Datos de seguimiento de correspondencia entre puntos:
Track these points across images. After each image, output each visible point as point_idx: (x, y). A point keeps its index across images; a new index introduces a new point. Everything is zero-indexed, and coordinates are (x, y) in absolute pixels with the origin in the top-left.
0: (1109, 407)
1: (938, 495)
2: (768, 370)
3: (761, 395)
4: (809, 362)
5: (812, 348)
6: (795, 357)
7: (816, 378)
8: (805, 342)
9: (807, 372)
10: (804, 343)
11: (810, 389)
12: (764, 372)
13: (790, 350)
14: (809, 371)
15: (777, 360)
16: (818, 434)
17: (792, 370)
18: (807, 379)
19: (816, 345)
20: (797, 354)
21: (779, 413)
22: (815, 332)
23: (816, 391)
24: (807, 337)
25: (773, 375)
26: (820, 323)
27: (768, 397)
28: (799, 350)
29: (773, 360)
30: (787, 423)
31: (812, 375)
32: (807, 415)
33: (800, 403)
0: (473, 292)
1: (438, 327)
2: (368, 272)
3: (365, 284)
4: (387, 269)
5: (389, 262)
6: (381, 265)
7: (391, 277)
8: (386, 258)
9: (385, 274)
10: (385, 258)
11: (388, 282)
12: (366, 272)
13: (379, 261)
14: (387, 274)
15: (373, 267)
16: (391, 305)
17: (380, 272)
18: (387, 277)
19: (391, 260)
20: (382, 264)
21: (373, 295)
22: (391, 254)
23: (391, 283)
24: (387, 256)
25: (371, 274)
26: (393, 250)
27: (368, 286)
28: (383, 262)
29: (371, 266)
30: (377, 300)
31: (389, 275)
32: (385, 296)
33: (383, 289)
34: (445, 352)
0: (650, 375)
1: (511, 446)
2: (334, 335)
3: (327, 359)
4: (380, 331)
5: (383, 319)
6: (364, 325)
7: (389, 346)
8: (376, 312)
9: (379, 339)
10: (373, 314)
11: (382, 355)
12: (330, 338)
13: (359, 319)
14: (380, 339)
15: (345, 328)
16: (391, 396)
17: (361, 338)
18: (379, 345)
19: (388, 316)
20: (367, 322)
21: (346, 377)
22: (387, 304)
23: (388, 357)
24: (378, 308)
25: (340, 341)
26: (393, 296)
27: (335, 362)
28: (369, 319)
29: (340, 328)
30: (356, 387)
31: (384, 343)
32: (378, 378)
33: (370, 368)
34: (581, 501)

▶ Qué debes hacer
Devuelve estas líneas idénticas, sin alterar ningún carácter.

▶ Respuesta esperada
Track these points across images. After each image, output each visible point as point_idx: (x, y). A point keeps its index across images; a new index introduces a new point. Everything is zero-indexed, and coordinates are (x, y) in absolute pixels with the origin in the top-left.
0: (1109, 407)
1: (938, 495)
2: (768, 370)
3: (761, 395)
4: (809, 362)
5: (812, 348)
6: (795, 357)
7: (816, 378)
8: (805, 342)
9: (807, 372)
10: (804, 343)
11: (810, 389)
12: (764, 372)
13: (790, 350)
14: (809, 371)
15: (777, 360)
16: (818, 434)
17: (792, 370)
18: (807, 379)
19: (816, 345)
20: (797, 354)
21: (779, 413)
22: (815, 332)
23: (816, 391)
24: (807, 337)
25: (773, 375)
26: (820, 323)
27: (768, 397)
28: (799, 350)
29: (773, 360)
30: (787, 423)
31: (812, 375)
32: (807, 415)
33: (800, 403)
0: (473, 292)
1: (438, 327)
2: (368, 272)
3: (365, 284)
4: (387, 269)
5: (389, 262)
6: (381, 265)
7: (391, 277)
8: (386, 258)
9: (385, 274)
10: (385, 258)
11: (388, 282)
12: (366, 272)
13: (379, 261)
14: (387, 274)
15: (373, 267)
16: (391, 305)
17: (380, 272)
18: (387, 277)
19: (391, 260)
20: (382, 264)
21: (373, 295)
22: (391, 254)
23: (391, 283)
24: (387, 256)
25: (371, 274)
26: (393, 250)
27: (368, 286)
28: (383, 262)
29: (371, 266)
30: (377, 300)
31: (389, 275)
32: (385, 296)
33: (383, 289)
34: (445, 352)
0: (650, 375)
1: (511, 446)
2: (334, 335)
3: (327, 359)
4: (380, 331)
5: (383, 319)
6: (364, 325)
7: (389, 346)
8: (376, 312)
9: (379, 339)
10: (373, 314)
11: (382, 355)
12: (330, 338)
13: (359, 319)
14: (380, 339)
15: (345, 328)
16: (391, 396)
17: (361, 338)
18: (379, 345)
19: (388, 316)
20: (367, 322)
21: (346, 377)
22: (387, 304)
23: (388, 357)
24: (378, 308)
25: (340, 341)
26: (393, 296)
27: (335, 362)
28: (369, 319)
29: (340, 328)
30: (356, 387)
31: (384, 343)
32: (378, 378)
33: (370, 368)
34: (581, 501)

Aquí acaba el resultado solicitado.